Consigne: Relevez toutes les lignes du matériau ci-dessous qui contiennent la chaîne « projects », en les recopiant intégralement.

***** Informations fournies

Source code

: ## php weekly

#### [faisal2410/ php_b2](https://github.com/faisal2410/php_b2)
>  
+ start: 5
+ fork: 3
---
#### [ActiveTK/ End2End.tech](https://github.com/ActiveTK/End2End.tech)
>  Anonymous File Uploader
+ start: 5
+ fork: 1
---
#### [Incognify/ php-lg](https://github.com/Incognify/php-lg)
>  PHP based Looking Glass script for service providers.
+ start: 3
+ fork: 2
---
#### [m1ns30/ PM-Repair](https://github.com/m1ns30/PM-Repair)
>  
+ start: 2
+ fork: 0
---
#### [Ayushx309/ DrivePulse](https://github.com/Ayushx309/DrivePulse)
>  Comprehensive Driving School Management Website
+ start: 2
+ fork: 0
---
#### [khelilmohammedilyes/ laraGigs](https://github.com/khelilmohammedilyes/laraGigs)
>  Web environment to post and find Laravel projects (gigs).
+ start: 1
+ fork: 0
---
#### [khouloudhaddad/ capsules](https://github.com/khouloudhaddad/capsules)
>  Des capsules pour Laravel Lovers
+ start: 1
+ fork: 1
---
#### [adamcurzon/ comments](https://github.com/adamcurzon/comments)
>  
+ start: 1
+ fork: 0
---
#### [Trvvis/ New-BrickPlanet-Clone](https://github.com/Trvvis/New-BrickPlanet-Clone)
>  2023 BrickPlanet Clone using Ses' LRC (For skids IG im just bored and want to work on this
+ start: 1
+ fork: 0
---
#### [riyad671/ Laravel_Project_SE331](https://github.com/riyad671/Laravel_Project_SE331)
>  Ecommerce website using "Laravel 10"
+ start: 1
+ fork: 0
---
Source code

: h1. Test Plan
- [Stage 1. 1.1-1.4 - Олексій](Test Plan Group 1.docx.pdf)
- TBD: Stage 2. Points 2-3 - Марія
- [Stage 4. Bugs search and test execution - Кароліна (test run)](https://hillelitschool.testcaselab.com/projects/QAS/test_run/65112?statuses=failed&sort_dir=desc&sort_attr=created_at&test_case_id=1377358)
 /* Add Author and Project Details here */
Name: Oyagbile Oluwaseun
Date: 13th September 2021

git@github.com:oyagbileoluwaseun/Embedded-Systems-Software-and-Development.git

**********

Réponse:
>  Web environment to post and find Laravel projects (gigs).
- [Stage 4. Bugs search and test execution - Кароліна (test run)](https://hillelitschool.testcaselab.com/projects/QAS/test_run/65112?statuses=failed&sort_dir=desc&sort_attr=created_at&test_case_id=1377358)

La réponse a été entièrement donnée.